I don’t know if this can be a legal principle, but I see a big difference between trying to work out a way to accommodate and saying no. So the bakery could deliver to the door of the church.
This seems like an easily solved problem. Ask the church to send someone over to pick up the cake. Or offer to deliver the cake to the home of a member.
Anyway, i don’t think a baker should be compelled to put any particular text on a cake. I think they should get to decide what words and what images they are willing to make. But if they are willing to sell a chocolate cake with white buttercream frosting decorated with candied violets¹ to a straight couple to celebrate a wedding, they should be willing to sell exactly the same cake to a gay couple celebrating a wedding.
1: that was my wedding cake
This is indeed the nub. All the various protected classes we recognize today have been explicitly enumerated in legislation, not in court cases. Yes, in may cases the courts have found other stuff discriminatory which later led to legislation catching up to the court’s findings under more nebulous grounds, typically equal protection. Now, with the court leaning hard in the rearward direction, those kinds of court-extended protections won’t occur again until a bunch of justices die of old age in 20-30 years.

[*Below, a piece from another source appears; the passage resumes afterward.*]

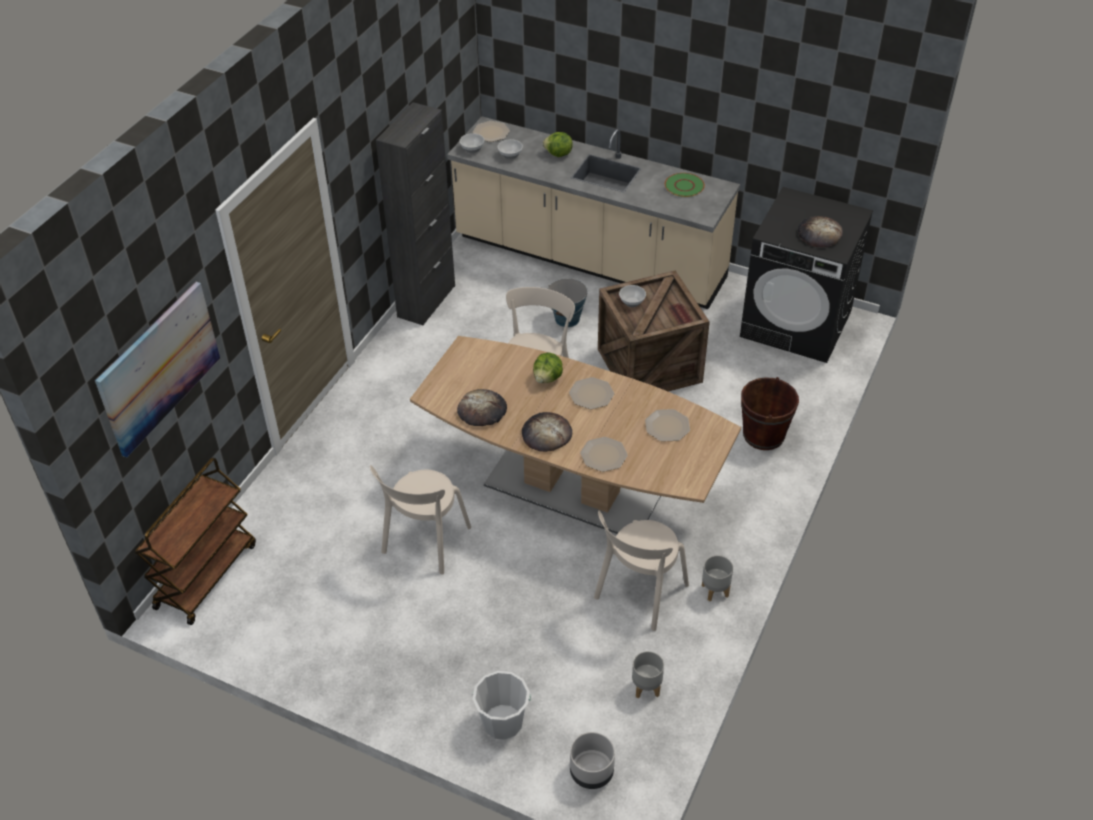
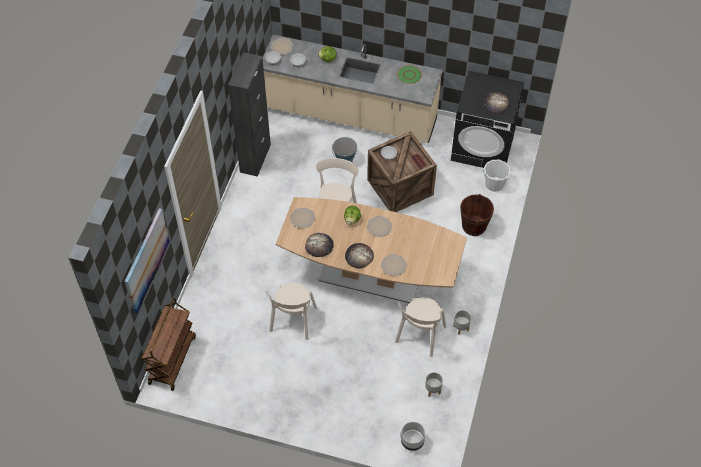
camera: 10 degrees left, 10 degrees up
(502, 722) = (360, 421): white bucket -> white bucket (494, 184)
(667, 426) = (425, 242): plate -> plate (302, 218)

The fix, and it was coming (albeit slowly) until the Reactionary Wacko Traitors took over the R party, was for federal legislation adding all forms of sexual orientation to the list of protected classes. At a stroke, the courts would be out of that business.
And so would be the orientation bigots.
Stopping the RWTs is THE central issue of the next 20-30 years of US history.
As I recall, there is a legal standard that was provided in case law regarding a protected class:
Something line “A discrete minority with a history of discrimination.”
I seem to also recall some hand wringing about whether they had to have an immutable characteristic (like race) - the problem was that religion is obviously not inherent to a person; it’s a choice, and people can presumably change it.
And so the court expanded its definition to include groups based on characteristics that are so intrinsic to a person’s identity that they can’t be expected to change.
It’s pretty obvious that sexual identity would qualify.
I’d note that the two oldest justices are Thomas (aged 75) and Alito (aged 73). Give us about a decade, and if the president is a democrat, the current 6-3 conservative court could become a 5-4 liberal majority.
Please allow me to tweak your totally true but critically incomplete statement:
Give us about a decade, and if the president is a democrat, and the Senate has a fillibuster-proof D majority, the current 6-3 conservative court could become a 5-4 liberal majority.
No filibuster on Supreme Court nominees; that went the way of the dodo on Neil Gorsuch.
You’re strictly correct. Thank you.
But without a large majority, the slightly majority party is still subject to rules subterfuge by the slightly minority party, being held hostage by swing voters (read “a la Manchin”), and a host of other maneuvers.
To govern without significant roadblocks, a party needs a significant majority in both chambers. As to SCOTUS appointments only the Senate matters. But a large majority there still is very, very helpful.
“Fillibuster-proof” is just a shorthand way of saying “significant enough to bulldoze unprincipled opposition tactics not based on the merits”.